[Start of Attachment]
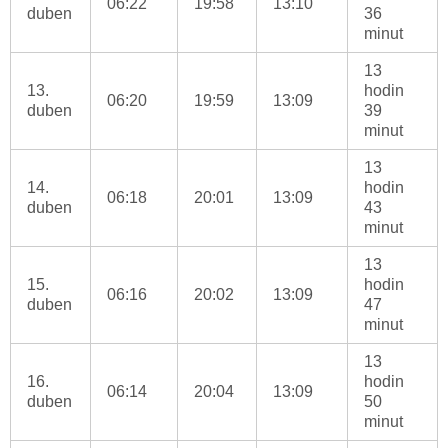
06:22
19:58
13:10
duben
36
minut
13
13.
hodin
06:20
19:59
13:09
duben
39
minut
13
14.
hodin
06:18
20:01
13:09
duben
43
minut
13
15.
hodin
06:16
20:02
13:09
duben
47
minut
13
16.
hodin
06:14
20:04
13:09
duben
50
minut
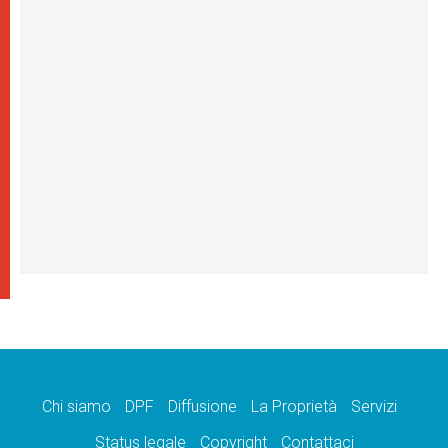
Chi siamo
DPF
Diffusione
La Proprietà
Servizi
Status legale
Copyright
Contattaci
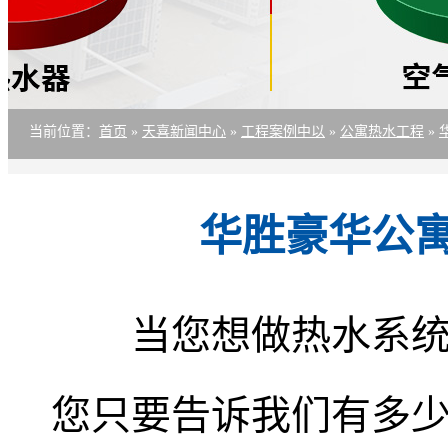
当前位置
：
首页
»
天喜新闻中心
»
工程案例中以
»
公寓热水工程
»
华胜豪华公寓
当您想做热水系
您只要告诉我们有多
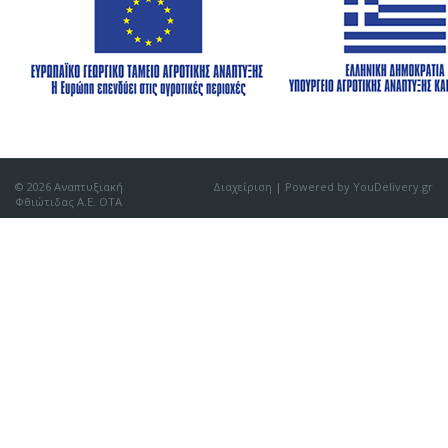
© 2026 Αναπτυξιακή
Διαχείριση
| Powered by YouDelivery.gr
Φθιώτιδας Α.Ε. ΟΤΑ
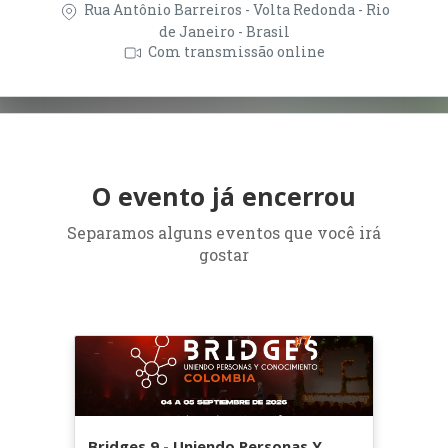
Rua Antônio Barreiros - Volta Redonda - Rio
de Janeiro - Brasil
Com transmissão online
O evento já encerrou
Separamos alguns eventos que você irá
gostar
Bridges 9 - Uniendo Personas Y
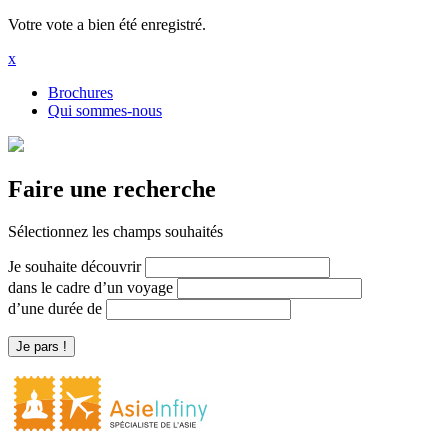
Votre vote a bien été enregistré.
x
Brochures
Qui sommes-nous
Faire une recherche
Sélectionnez les champs souhaités
Je souhaite découvrir
dans le cadre d’un voyage
d’une durée de
Je pars !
[End of Attachment]
> **What you need to do**
Begin at the line that has "Rua Antônio Barreiros - Volta Redonda - Rio" and continue through the last line of the records. Lay out every line in that span as a Markdown table with the columns No. and Line, numbering the rows in order and omitting blank lines and pictures.

> **Solution to the problem**
| No. | Line |
|---|---|
| 1 | Rua Antônio Barreiros - Volta Redonda - Rio |
| 2 | de Janeiro - Brasil |
| 3 | Com transmissão online |
| 4 | O evento já encerrou |
| 5 | Separamos alguns eventos que você irá |
| 6 | gostar |
| 7 | Bridges 9 - Uniendo Personas Y |
| 8 | Votre vote a bien été enregistré. |
| 9 | x |
| 10 | Brochures |
| 11 | Qui sommes-nous |
| 12 | Faire une recherche |
| 13 | Sélectionnez les champs souhaités |
| 14 | Je souhaite découvrir |
| 15 | dans le cadre d’un voyage |
| 16 | d’une durée de |
| 17 | Je pars ! |